The Committee is aware of cases which interpret Rule 4.2 of the Model Rules of Professional Conduct to prohibit ex parte contacts with former managerial employees of an organization. See Sperber v Washington Heights-West Harlem-Inwood Mental Health Council, Inc., No. 82 CIV 7428 (S.D.N.Y. Nov. 21, 1983) (vacated and withdrawn); Amarin Plastics, Inc. v. Maryland Cup Corp., 116 F.R.D. 36 (D. Mass. 1987). See also Miller & Calfo, "Ex Parte Contact with Employees and Former Employees of a Corporate Adversary: Is It Ethical?" 42 Bus. Law. 1053 (August 1987); Comment, "Ex Parte Communications with Corporate Parties: The Scope of the Limitations on Attorney Communications with One of Adverse Interest" 82 Nw. U. L. Rev. 1274.
Rule 4.2 (endnote 1) is the counterpart to DR 7-104 (A)(1). The Comment to the Rule states, inter alia, the following language:
In the case of an organization, this Rule prohibits communications by a lawyer for one party concerning the matter in representation with persons having a managerial responsibility on behalf of the organization, and with any other person whose act or omission in connection with that matter may be imputed to the organization for purposes of civil or criminal liability or whose statement may constitute an admission on the part of the organization.
In Sperber, supra, the court interpreted the language in the comment to include former employees:
The phrase preceding the second category of the Comment, "any other person," is plainly broad enough to cover certain former employees, and there is nothing explicitly limiting the Comment's application to current employees. Also, in this case [the former employees] were the individuals who made and carried out the decision to discharge Sperber. It is their actions and motives as officers of the organization at the time which are the subject of plaintiff's claims of discrimination and which plaintiff will seek to impute to the defendant organization in order to hold it civilly liable to plaintiff. It would appear, therefore, that the conversations with [the former employees] fall into the protection of Rule 4.2 (as interpreted by the second paragraph of the Comment).

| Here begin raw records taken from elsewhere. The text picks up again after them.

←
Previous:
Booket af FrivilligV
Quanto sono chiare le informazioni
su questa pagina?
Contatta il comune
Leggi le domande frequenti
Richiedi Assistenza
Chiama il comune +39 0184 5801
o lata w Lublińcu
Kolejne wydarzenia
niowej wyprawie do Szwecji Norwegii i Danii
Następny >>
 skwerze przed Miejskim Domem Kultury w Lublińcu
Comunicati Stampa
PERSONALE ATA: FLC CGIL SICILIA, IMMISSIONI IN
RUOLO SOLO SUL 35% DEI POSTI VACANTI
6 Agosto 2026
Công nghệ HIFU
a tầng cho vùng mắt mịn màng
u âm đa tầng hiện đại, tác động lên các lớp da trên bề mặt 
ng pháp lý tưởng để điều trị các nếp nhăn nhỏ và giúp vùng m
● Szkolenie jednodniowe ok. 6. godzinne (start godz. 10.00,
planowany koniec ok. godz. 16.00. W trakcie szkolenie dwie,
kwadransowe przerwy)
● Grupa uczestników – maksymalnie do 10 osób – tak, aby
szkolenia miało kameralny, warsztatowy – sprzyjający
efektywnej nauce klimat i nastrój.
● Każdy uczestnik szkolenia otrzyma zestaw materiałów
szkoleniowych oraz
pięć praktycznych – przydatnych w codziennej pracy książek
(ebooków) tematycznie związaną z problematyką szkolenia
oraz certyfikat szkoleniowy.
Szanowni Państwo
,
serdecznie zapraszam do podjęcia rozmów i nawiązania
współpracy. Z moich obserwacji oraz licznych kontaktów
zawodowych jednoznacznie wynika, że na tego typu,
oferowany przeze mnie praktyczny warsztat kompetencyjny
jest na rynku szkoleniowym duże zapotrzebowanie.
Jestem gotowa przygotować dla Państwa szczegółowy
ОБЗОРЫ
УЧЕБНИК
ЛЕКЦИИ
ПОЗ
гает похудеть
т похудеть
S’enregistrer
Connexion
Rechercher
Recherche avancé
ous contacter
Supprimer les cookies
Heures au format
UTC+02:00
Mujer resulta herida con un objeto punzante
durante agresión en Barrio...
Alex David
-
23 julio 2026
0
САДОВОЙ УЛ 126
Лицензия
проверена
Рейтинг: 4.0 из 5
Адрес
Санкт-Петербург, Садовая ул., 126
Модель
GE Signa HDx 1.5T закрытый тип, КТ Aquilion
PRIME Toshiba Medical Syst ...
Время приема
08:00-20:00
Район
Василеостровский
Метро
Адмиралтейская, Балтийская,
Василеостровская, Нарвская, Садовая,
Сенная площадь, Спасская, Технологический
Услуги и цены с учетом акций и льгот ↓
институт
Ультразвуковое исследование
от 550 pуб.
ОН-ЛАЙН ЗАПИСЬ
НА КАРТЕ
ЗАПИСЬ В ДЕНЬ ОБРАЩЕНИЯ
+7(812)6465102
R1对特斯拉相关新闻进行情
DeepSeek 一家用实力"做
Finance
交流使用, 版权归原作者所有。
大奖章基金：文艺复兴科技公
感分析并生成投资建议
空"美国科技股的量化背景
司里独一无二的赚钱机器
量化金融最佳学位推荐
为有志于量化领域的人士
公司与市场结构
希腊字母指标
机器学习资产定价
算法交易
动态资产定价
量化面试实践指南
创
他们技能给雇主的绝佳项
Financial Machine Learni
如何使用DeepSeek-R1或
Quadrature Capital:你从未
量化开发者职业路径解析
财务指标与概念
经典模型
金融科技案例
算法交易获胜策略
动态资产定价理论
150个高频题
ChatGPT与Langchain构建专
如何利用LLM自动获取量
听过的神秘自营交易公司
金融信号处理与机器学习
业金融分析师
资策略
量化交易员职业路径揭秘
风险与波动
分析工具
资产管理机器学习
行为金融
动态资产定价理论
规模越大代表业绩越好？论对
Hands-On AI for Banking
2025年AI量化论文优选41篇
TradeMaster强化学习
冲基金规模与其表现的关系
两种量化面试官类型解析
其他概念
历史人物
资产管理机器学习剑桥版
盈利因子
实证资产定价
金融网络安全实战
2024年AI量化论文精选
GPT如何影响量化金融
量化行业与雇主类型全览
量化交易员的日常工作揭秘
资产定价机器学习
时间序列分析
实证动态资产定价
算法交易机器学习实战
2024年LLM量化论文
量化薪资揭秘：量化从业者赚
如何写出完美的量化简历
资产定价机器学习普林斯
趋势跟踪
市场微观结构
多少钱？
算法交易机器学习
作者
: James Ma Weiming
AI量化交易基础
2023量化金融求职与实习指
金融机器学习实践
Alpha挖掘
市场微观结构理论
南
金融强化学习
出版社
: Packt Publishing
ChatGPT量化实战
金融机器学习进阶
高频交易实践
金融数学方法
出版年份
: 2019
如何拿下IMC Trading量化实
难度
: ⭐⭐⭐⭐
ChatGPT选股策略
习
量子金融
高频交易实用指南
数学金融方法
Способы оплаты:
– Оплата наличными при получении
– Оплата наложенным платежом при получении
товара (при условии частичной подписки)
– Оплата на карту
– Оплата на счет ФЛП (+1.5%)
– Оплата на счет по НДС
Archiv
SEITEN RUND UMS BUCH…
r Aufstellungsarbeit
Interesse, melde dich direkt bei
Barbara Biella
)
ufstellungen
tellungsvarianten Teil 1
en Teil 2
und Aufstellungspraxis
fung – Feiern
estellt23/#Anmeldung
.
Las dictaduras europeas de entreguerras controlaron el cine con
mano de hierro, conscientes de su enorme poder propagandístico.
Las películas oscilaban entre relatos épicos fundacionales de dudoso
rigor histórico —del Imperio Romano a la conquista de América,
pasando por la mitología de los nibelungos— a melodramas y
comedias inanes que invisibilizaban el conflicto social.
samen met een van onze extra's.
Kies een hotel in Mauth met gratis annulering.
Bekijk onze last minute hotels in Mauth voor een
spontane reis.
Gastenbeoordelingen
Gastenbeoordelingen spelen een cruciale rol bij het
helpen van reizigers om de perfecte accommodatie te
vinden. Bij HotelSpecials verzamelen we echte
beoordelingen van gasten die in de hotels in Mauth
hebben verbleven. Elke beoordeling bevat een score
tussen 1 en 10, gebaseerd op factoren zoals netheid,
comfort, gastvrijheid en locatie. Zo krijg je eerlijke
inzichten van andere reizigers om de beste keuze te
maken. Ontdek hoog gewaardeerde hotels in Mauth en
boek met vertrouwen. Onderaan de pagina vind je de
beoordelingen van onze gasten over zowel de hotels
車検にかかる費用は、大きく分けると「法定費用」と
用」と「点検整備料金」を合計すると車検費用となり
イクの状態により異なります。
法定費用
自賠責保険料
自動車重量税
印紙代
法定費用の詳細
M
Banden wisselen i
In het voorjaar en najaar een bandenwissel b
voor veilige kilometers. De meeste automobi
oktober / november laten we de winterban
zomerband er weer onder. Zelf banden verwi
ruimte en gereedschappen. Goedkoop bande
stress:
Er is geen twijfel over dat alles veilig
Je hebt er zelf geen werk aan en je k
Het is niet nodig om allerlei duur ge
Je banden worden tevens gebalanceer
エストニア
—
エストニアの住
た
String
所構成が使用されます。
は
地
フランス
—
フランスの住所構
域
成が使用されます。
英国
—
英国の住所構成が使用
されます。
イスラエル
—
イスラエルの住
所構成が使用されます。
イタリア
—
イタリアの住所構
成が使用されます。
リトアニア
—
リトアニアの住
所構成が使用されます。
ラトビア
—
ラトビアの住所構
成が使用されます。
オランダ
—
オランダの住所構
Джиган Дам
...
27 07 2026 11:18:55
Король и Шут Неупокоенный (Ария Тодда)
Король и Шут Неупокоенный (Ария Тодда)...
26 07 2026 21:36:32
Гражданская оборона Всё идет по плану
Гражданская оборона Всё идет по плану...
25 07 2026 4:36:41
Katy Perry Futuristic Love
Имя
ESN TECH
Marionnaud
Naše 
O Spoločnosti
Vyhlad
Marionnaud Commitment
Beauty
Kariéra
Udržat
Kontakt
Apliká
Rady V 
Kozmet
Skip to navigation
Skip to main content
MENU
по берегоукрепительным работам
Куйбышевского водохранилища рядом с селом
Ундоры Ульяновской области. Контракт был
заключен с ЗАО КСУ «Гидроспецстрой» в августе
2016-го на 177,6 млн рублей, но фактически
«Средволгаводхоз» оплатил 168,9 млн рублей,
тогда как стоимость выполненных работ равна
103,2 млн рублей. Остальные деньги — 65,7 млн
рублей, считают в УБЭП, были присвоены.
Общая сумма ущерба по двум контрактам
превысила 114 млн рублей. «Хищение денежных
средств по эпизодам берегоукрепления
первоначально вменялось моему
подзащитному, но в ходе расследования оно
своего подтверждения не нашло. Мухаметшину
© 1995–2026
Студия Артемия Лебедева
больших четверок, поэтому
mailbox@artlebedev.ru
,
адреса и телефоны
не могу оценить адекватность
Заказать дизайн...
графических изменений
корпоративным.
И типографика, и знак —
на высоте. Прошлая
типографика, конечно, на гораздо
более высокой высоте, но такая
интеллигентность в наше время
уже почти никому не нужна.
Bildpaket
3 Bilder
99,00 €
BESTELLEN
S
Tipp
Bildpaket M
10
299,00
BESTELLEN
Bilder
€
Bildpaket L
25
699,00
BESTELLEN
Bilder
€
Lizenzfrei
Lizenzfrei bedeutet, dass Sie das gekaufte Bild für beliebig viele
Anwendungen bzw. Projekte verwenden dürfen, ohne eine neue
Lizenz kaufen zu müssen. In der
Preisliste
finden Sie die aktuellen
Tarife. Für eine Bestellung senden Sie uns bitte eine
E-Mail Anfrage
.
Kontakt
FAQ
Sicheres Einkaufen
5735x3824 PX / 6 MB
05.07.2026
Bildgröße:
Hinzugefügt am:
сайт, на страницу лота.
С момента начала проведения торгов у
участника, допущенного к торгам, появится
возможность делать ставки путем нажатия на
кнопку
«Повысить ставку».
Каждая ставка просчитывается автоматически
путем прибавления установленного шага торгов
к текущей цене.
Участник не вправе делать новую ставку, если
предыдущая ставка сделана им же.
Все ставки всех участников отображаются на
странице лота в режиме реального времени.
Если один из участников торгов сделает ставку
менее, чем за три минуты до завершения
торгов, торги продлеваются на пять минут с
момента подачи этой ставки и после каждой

A majority of the Committee does not agree with the reasoning of the Sperber court, and it should be noted that the opinion has been vacated and withdrawn, though for reasons which may be unrelated to the court's analysis of this policy objectives of the rule are not advanced by preventing an attorney from discussing factual issues with a former employee even if those facts may impute liability to the organization. Presumably those facts will not vary depending on whether the organization's counsel does or does not consent to the interview. There is no indication that DR 7-104(A)(1) was intended to protect organizations from the efficient and unimpaired development of facts relating to the matter in dispute, and the Committee declines to stretch the rule's premise is order to reach that result.
Approved by the Alaska Bar Association Ethics Committee on January 3, 1991.
Adopted by the Board of Governors on January 18, 1991.
The Board of Governors for the Alaska Bar Association have approved a version of the Model Rules of Professional Conduct, and they are presently pending before the Alaska Supreme Court for adoption. The version adopted by the Board has retained the language of Rule 4.2, as well as the comment interpreted by the Sperber court.